Cloud technology has seen an unparalleled rise in recent years. Delivering on-demand IT services (including analytics, databases, networking, servers, and storage) via the internet has achieved new heights allowing companies faster innovation, ease of scalability, and greater resource flexibility.
Today, platforms like AWS (Amazon Web Services) make it easier and cheaper for organizations to utilize scalable and adaptable computing infrastructure. However, while organizations quickly adopt it and AWS offers many built-in security features, cyber threats are a widespread reality.
For this reason, proper configuration of the cloud environment and AWS security settings is necessary. This article will show you the most important practices you need to follow to implement strong AWS security.
1. Add NACLs as an Additional Layer of Security to Your VPC
To enhance your virtual private cloud (VPC) security, opt for using a network access control list (NACL). NACLs give an additional layer of protection that acts as a firewall for controlling traffic in and out of a subnet. You can set them up with rules similar to your security groups.
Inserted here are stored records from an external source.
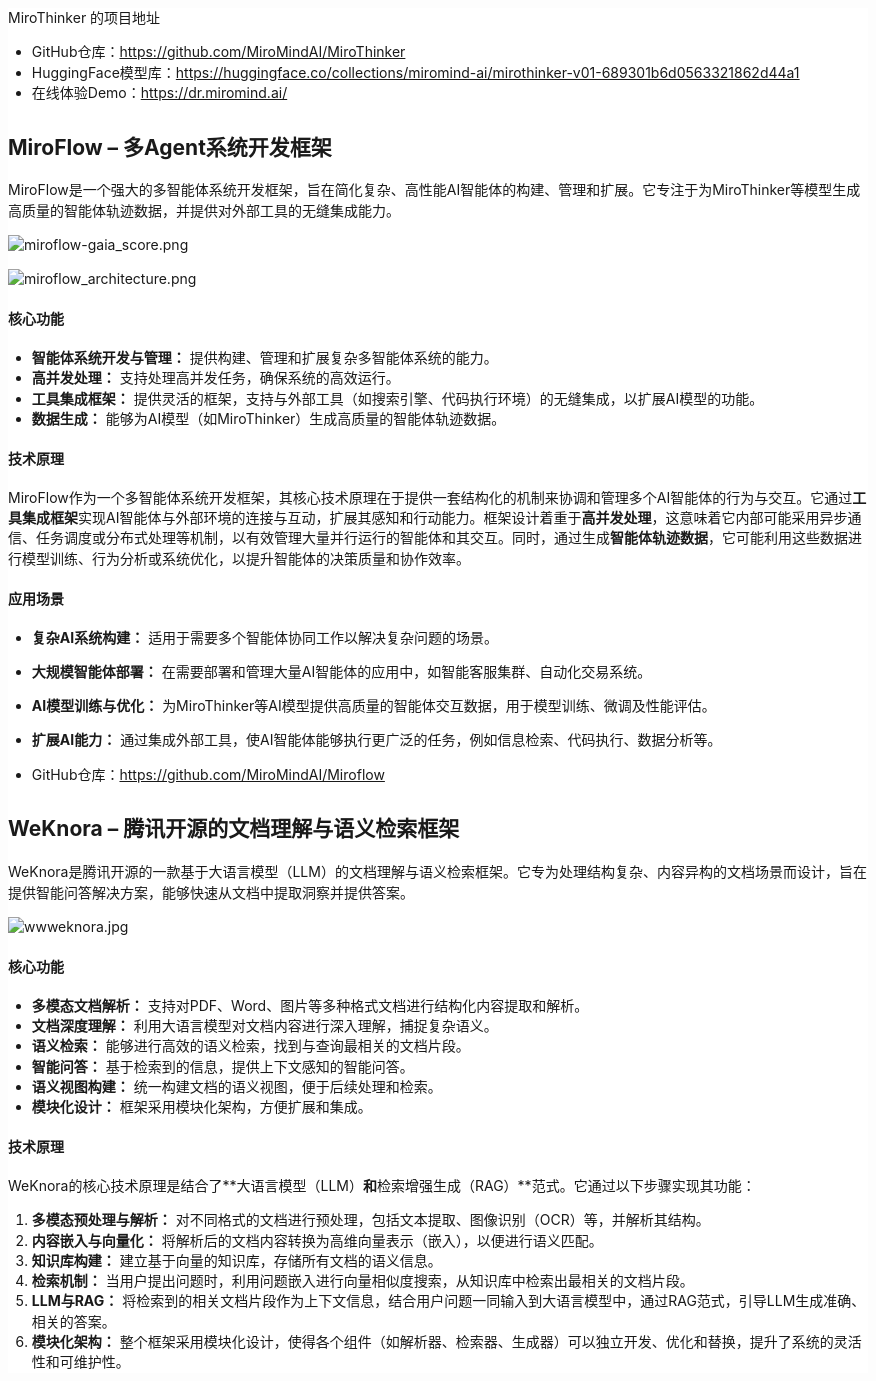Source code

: 
MiroThinker 的项目地址
* GitHub仓库：https://github.com/MiroMindAI/MiroThinker
* HuggingFace模型库：https://huggingface.co/collections/miromind-ai/mirothinker-v01-689301b6d0563321862d44a1
* 在线体验Demo：https://dr.miromind.ai/


## MiroFlow – 多Agent系统开发框架

MiroFlow是一个强大的多智能体系统开发框架，旨在简化复杂、高性能AI智能体的构建、管理和扩展。它专注于为MiroThinker等模型生成高质量的智能体轨迹数据，并提供对外部工具的无缝集成能力。

![miroflow-gaia_score.png](https://free-img.400040.xyz/4/2025/08/12/689ab9b911da2.png)

![miroflow_architecture.png](https://free-img.400040.xyz/4/2025/08/12/689ab9b979236.png)

#### 核心功能
*   **智能体系统开发与管理：** 提供构建、管理和扩展复杂多智能体系统的能力。
*   **高并发处理：** 支持处理高并发任务，确保系统的高效运行。
*   **工具集成框架：** 提供灵活的框架，支持与外部工具（如搜索引擎、代码执行环境）的无缝集成，以扩展AI模型的功能。
*   **数据生成：** 能够为AI模型（如MiroThinker）生成高质量的智能体轨迹数据。

#### 技术原理
MiroFlow作为一个多智能体系统开发框架，其核心技术原理在于提供一套结构化的机制来协调和管理多个AI智能体的行为与交互。它通过**工具集成框架**实现AI智能体与外部环境的连接与互动，扩展其感知和行动能力。框架设计着重于**高并发处理**，这意味着它内部可能采用异步通信、任务调度或分布式处理等机制，以有效管理大量并行运行的智能体和其交互。同时，通过生成**智能体轨迹数据**，它可能利用这些数据进行模型训练、行为分析或系统优化，以提升智能体的决策质量和协作效率。

#### 应用场景
*   **复杂AI系统构建：** 适用于需要多个智能体协同工作以解决复杂问题的场景。
*   **大规模智能体部署：** 在需要部署和管理大量AI智能体的应用中，如智能客服集群、自动化交易系统。
*   **AI模型训练与优化：** 为MiroThinker等AI模型提供高质量的智能体交互数据，用于模型训练、微调及性能评估。
*   **扩展AI能力：** 通过集成外部工具，使AI智能体能够执行更广泛的任务，例如信息检索、代码执行、数据分析等。


* GitHub仓库：https://github.com/MiroMindAI/Miroflow

## WeKnora – 腾讯开源的文档理解与语义检索框架

WeKnora是腾讯开源的一款基于大语言模型（LLM）的文档理解与语义检索框架。它专为处理结构复杂、内容异构的文档场景而设计，旨在提供智能问答解决方案，能够快速从文档中提取洞察并提供答案。

![wwweknora.jpg](https://free-img.400040.xyz/4/2025/08/12/689ab9c1c8157.jpg)

#### 核心功能
*   **多模态文档解析：** 支持对PDF、Word、图片等多种格式文档进行结构化内容提取和解析。
*   **文档深度理解：** 利用大语言模型对文档内容进行深入理解，捕捉复杂语义。
*   **语义检索：** 能够进行高效的语义检索，找到与查询最相关的文档片段。
*   **智能问答：** 基于检索到的信息，提供上下文感知的智能问答。
*   **语义视图构建：** 统一构建文档的语义视图，便于后续处理和检索。
*   **模块化设计：** 框架采用模块化架构，方便扩展和集成。

#### 技术原理
WeKnora的核心技术原理是结合了**大语言模型（LLM）**和**检索增强生成（RAG）**范式。它通过以下步骤实现其功能：
1.  **多模态预处理与解析：** 对不同格式的文档进行预处理，包括文本提取、图像识别（OCR）等，并解析其结构。
2.  **内容嵌入与向量化：** 将解析后的文档内容转换为高维向量表示（嵌入），以便进行语义匹配。
3.  **知识库构建：** 建立基于向量的知识库，存储所有文档的语义信息。
4.  **检索机制：** 当用户提出问题时，利用问题嵌入进行向量相似度搜索，从知识库中检索出最相关的文档片段。
5.  **LLM与RAG：** 将检索到的相关文档片段作为上下文信息，结合用户问题一同输入到大语言模型中，通过RAG范式，引导LLM生成准确、相关的答案。
6.  **模块化架构：** 整个框架采用模块化设计，使得各个组件（如解析器、检索器、生成器）可以独立开发、优化和替换，提升了系统的灵活性和可维护性。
A network access control list has independent inbound and outbound rules, and each of them can either allow or deny traffic. They are stateless, which means that responses to allowed inbound traffic are subject to the rules for outbound traffic. The general recommendation is to leave NACLs at their default settings (letting all traffic in and out). You should only change them if there is a specific need to block certain types of traffic at the subnet level.
2. Configurate AWS Security Group in the Right Way
A security group (SG) acts as a virtual firewall to control incoming and outgoing traffic at the resource level. It is a set of filter “Permit” rules and a way of creating a group of interfaces so that you can manage them as a single group with a single rule. Unlike NACLs, there are no “Deny” rules, so a particular data package will be dropped if no rule explicitly permits it.
So, the following requirements for an exemplary SG configuration must be met:
- Ensure EC2 SGs do not have an extensive range of ports open.
- Use ELB’s SGs wisely to limit EC2s’ access to the internet.
- Never keep unattached SGs and limit modifications to only specific roles.
- Do not ignore outbound rules of SG; set restrictions decisively.
- Track the change rate in SGs’ creation and its ports opening and closing in production.
3. Follow These Basic Steps to Secure Your AWS Accounts
When it comes to the security of your account, enabling multi-factor authentication (MFA) is one of the first things you should do. Using MFA, you can protect your account even if someone else gains access to your password. In addition, make sure you use the accurate contact information in AWS.
Regularly double-check them to verify that they are working, so you can respond to important emails, especially the ones regarding security notifications. Also, never send your AWS credentials over email. In case you do, change the password as soon as possible. Lastly, use a strong password of more than ten characters for your root account.
4. Invest Time in AWS Infrastructure Security
The Infrastructure Layer consists of backup power equipment, the HVAC system, and fire suppression equipment. These instruments and systems help protect servers and your organization’s data.
To protect your AWS infrastructure, you need to create regular and frequent backups. If your backups are not timely, you might lose large pieces of data in events like accidental erasing of data, database corruption, or a natural disaster.
In addition, as IAM is the first step towards having secure cloud resources, adopt practices such as strong passwords and multi-factor authentication. Also, timely audits will help you remove unused credentials and reduce the chances of a security breach.
5. Do Not Overlook Built-in AWS Resources
AWS already has quite a set of built-in tools, so leveraging on them will reduce the work your security team will have to perform. It will amplify the protection of your environment with tested and reliable mechanisms.
For example, you can use the AWS Trusted Advisor tool to help you recognize security misconfigurations. Or opt for centralized information security management for a single AWS account and thus reduce overhead. Or another option is to create IAM users and assign each user unique security credentials, giving them access to specific AWS resources they need.
The Bottom Line
Cloud security requires a different set of practices and tools than that needed for traditional, on-premises environments. As a result, organizations must be aware of the agile nature of cloud-based deployments and adapt their security approaches to their dynamics.
Using the aforementioned essential practices can help organizations maximize the protection of their AWS deployments against cyber threats.